Of the lines below, write out exactly those from the line with "1 в 17 лет." through the line with "Rok 2025 se sice chýlí ke konci, ale", both included, and skip the rest.

# # # #

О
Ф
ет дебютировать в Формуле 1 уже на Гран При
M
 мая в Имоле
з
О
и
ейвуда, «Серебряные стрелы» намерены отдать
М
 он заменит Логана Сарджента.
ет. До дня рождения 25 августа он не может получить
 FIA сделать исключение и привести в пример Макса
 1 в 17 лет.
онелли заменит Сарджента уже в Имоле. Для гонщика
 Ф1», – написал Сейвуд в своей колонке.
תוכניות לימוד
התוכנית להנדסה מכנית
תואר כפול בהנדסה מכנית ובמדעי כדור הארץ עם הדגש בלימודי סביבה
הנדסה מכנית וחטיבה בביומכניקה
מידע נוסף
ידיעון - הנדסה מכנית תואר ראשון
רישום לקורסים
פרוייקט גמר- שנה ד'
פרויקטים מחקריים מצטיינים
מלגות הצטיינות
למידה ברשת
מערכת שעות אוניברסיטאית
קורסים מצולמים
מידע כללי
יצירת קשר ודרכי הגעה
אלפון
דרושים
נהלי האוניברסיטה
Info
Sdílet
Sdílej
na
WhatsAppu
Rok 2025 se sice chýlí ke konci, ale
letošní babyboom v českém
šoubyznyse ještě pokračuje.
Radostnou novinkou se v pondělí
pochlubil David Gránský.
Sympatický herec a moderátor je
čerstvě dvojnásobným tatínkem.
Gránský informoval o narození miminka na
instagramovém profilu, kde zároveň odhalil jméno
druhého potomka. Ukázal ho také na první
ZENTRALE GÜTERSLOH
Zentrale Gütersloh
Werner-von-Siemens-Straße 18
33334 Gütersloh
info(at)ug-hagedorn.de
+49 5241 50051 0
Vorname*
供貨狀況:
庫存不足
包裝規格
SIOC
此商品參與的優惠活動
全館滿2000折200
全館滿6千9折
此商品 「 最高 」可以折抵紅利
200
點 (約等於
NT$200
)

# # # #

■ ANSWER SECTION
 1 в 17 лет.
онелли заменит Сарджента уже в Имоле. Для гонщика
 Ф1», – написал Сейвуд в своей колонке.
תוכניות לימוד
התוכנית להנדסה מכנית
תואר כפול בהנדסה מכנית ובמדעי כדור הארץ עם הדגש בלימודי סביבה
הנדסה מכנית וחטיבה בביומכניקה
מידע נוסף
ידיעון - הנדסה מכנית תואר ראשון
רישום לקורסים
פרוייקט גמר- שנה ד'
פרויקטים מחקריים מצטיינים
מלגות הצטיינות
למידה ברשת
מערכת שעות אוניברסיטאית
קורסים מצולמים
מידע כללי
יצירת קשר ודרכי הגעה
אלפון
דרושים
נהלי האוניברסיטה
Info
Sdílet
Sdílej
na
WhatsAppu
Rok 2025 se sice chýlí ke konci, ale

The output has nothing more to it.